Sauf que dans le catalogue, on retrouve aussi des bugs de l'autodafé officiel. En quoi par exemple un livre sur l'épopée de Gilgamesh, le père mythique de l'ancienne Mésopotamie, peut-il menacer la culture nationale officielle ? Est-il un possible candidat aux prochaines présidentielles ? Un opposant ? Un concurrent de l'Emir Abdelkader ? Une idole païenne ? On ne sait pas. D'autres livres sont encore tout aussi inexplicablement interdits : L'Encyclopédie de l'Histoire des religions (une discipline qui a déjà deux siècles de vie et qui est enseignée dans les grandes universités du monde) ; ou les épitres des Frères de la pureté (un club de théosophes célèbres dans l'histoire des idées de l'Islam ayant vécu il y a des siècles), ou des ouvrages sur les théosophies orientales. A ceux-là, ajoutez des ouvrages sur le zoroastrisme (religion patrimoine de l'humanité), le complot juif international (sujet fétiche des bras cassés nationaux et des idéologues de l'échec «qui n'est pas notre faute») ou le Djihadisme qui n'a pas besoin de livres depuis longtemps mais seulement d'Internet et d'un otage allemand. La plus grande victime de ce filtrage restera, enfin, un livre sur le Bouddhisme, grande religion sans armes ni prétentions et qui est mal venue en Algérie apparemment depuis peu pour des raisons obscures.

Dans tous les cas de figure, on peut lire et relire cette liste sans en comprendre les raisons ou les principes exacts, les critères. On pourra encore moins en identifier les auteurs. Qui décide en effet de ce que peuvent lire les Algériens ou pas ? Des douaniers ? On en doute. Sûrement une commission de la culture, genre de club anonyme qui sélectionne les livres selon les titres à défaut d'avoir le temps de tout lire et bien lire.

Ce club d'anonymes, vous ne le connaissez pas et il croit vous connaître. Il décide de ce que vous pouvez lire mais vous ne pouvez pas décider de qui il sera composé. Enigme fascinante pour tous les amoureux des livres dans les régimes clos : qui censure ? Qui est-il ? Comment fait-il ? Pas de réponse car cela entre dans le cadre des prérogatives clandestines de l'Etat quand il est pouvoir policier.
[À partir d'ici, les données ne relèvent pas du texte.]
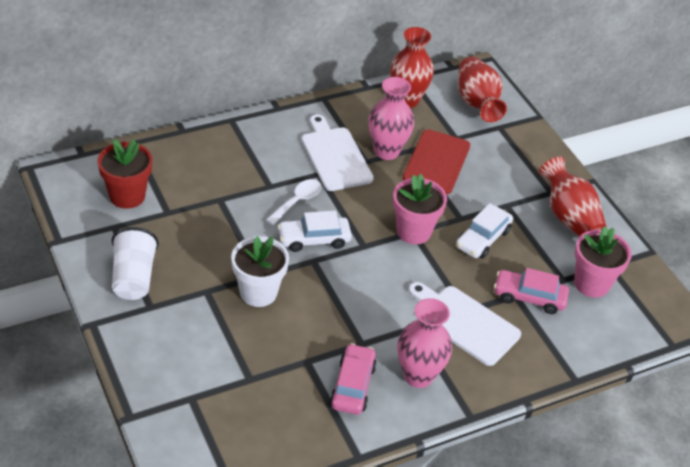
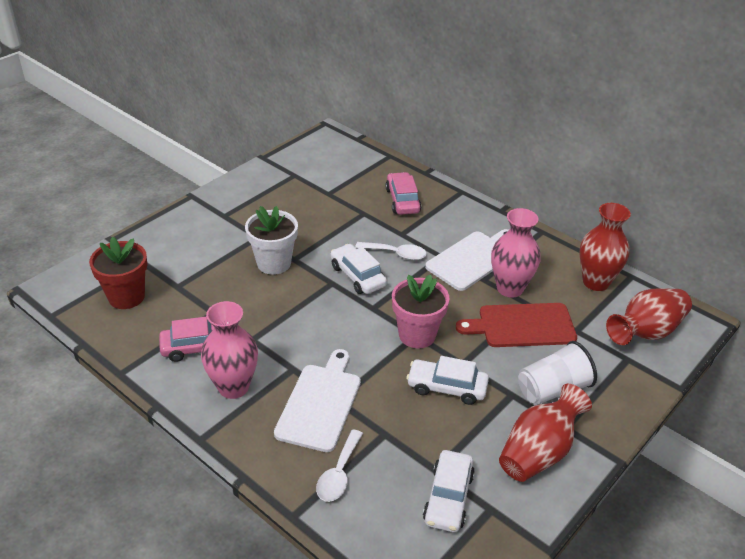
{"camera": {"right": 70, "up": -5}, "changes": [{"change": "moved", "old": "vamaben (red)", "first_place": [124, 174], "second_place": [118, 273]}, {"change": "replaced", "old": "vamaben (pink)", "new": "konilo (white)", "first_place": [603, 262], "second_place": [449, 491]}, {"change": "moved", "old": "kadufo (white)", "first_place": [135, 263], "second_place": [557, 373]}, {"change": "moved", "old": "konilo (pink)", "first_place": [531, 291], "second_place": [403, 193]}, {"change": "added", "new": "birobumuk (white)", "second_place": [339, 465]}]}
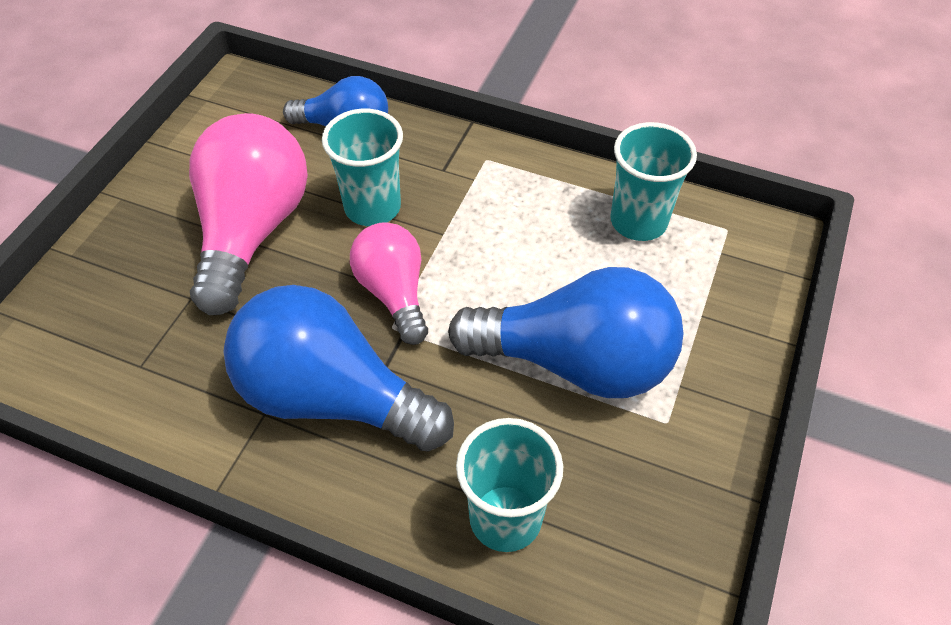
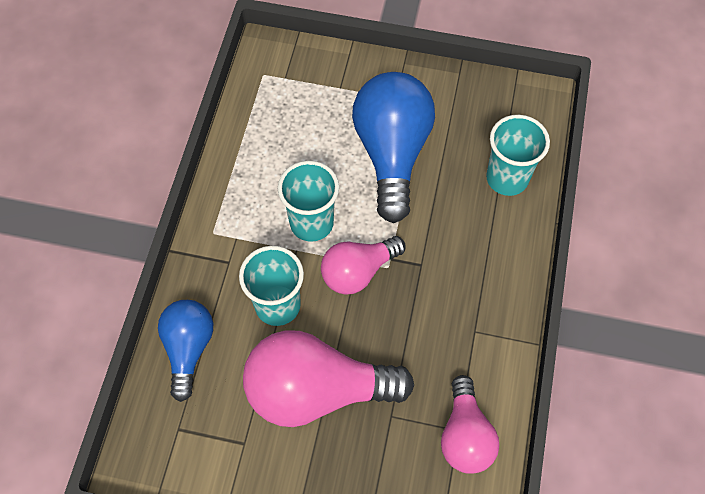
{"camera": {"right": -100, "up": 10}, "changes": [{"change": "moved", "old": "kadufo (turquoise)", "first_place": [653, 181], "second_place": [308, 201]}, {"change": "removed", "old": "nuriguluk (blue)", "first_place": [339, 368]}, {"change": "added", "new": "nuriguluk (pink)", "second_place": [470, 424]}]}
Ailleurs, cela ne se fait pas ou cela se fait naturellement : par la loi du marché, par jugements des pairs ou par mécanisme des évidences.

Chez nous, non. La loi silencieuse veut d'abord que vous n'êtes pas mûrs pour lire n'importe quel livre et que le Régime peut le faire à votre place pour votre bien. Cela coûte moins au Pouvoir d'installer une commission qui filtre par bêtise, par prudence ou par instruction, que d'instruire tout un peuple pour qu'il puisse faire lui-même ses choix. Du coup, comme avec toutes les censures dans l'Histoire de l'humanité, on tombe d'abord dans le ridicule puis dans l'absurde : Gilgamesh, le père éponyme de la Mésopotamie, en fait aujourd'hui les frais. Il n'est pas le bienvenu en Algérie. Dans quelques années, cette commission prendra plus de pouvoirs et sélectionnera encore plus sévèrement votre bibliothèque jusqu'au jour où il n'en restera qu'un seul livre ou pas un seul déjà. Et c'est connu : les gens d'un seul livre sont des gens souvent intolérants, les gens de plusieurs livres sont beaucoup plus fréquentables. Pour aujourd'hui donc, Gilgamesh et Poutakhine sont soumis à la même censure : on a fait du chemin depuis l'année dernière. Cela reste ridicule à l'ère d'Internet mais cela se fait, et avec sérieux, au nom de la sécurité nationale des idées. C'est une forme de bleuite qui commence avant la naissance de l'intellectuel et pas dès qu'il prend le maquis.